== Task brief ==
Return every line of the entries below, unchanged and in the same order.

Entries from a dataset
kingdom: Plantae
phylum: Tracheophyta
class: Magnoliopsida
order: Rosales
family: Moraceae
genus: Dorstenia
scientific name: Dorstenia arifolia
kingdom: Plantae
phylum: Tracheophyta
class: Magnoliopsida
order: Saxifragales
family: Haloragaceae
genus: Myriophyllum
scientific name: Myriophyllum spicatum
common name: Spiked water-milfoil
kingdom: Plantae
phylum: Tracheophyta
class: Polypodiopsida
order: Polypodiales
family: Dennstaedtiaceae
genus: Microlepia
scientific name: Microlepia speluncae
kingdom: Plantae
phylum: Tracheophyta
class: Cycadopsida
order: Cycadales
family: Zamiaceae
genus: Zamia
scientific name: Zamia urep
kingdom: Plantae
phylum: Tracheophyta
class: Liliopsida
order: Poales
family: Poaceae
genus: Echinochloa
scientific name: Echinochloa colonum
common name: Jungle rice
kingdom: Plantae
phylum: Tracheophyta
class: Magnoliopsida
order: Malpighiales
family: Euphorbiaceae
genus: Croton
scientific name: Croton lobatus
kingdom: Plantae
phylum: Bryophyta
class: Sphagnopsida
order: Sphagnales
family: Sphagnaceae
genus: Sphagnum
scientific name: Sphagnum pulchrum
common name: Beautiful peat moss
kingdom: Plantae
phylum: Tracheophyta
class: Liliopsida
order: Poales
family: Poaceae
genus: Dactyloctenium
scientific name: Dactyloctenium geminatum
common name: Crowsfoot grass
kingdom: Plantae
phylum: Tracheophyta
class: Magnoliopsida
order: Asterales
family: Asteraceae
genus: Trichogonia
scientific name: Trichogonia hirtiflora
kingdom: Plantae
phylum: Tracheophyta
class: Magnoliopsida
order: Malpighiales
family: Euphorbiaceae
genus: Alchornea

== Solution to this exercise ==
kingdom: Plantae
phylum: Tracheophyta
class: Magnoliopsida
order: Rosales
family: Moraceae
genus: Dorstenia
scientific name: Dorstenia arifolia
kingdom: Plantae
phylum: Tracheophyta
class: Magnoliopsida
order: Saxifragales
family: Haloragaceae
genus: Myriophyllum
scientific name: Myriophyllum spicatum
common name: Spiked water-milfoil
kingdom: Plantae
phylum: Tracheophyta
class: Polypodiopsida
order: Polypodiales
family: Dennstaedtiaceae
genus: Microlepia
scientific name: Microlepia speluncae
kingdom: Plantae
phylum: Tracheophyta
class: Cycadopsida
order: Cycadales
family: Zamiaceae
genus: Zamia
scientific name: Zamia urep
kingdom: Plantae
phylum: Tracheophyta
class: Liliopsida
order: Poales
family: Poaceae
genus: Echinochloa
scientific name: Echinochloa colonum
common name: Jungle rice
kingdom: Plantae
phylum: Tracheophyta
class: Magnoliopsida
order: Malpighiales
family: Euphorbiaceae
genus: Croton
scientific name: Croton lobatus
kingdom: Plantae
phylum: Bryophyta
class: Sphagnopsida
order: Sphagnales
family: Sphagnaceae
genus: Sphagnum
scientific name: Sphagnum pulchrum
common name: Beautiful peat moss
kingdom: Plantae
phylum: Tracheophyta
class: Liliopsida
order: Poales
family: Poaceae
genus: Dactyloctenium
scientific name: Dactyloctenium geminatum
common name: Crowsfoot grass
kingdom: Plantae
phylum: Tracheophyta
class: Magnoliopsida
order: Asterales
family: Asteraceae
genus: Trichogonia
scientific name: Trichogonia hirtiflora
kingdom: Plantae
phylum: Tracheophyta
class: Magnoliopsida
order: Malpighiales
family: Euphorbiaceae
genus: Alchornea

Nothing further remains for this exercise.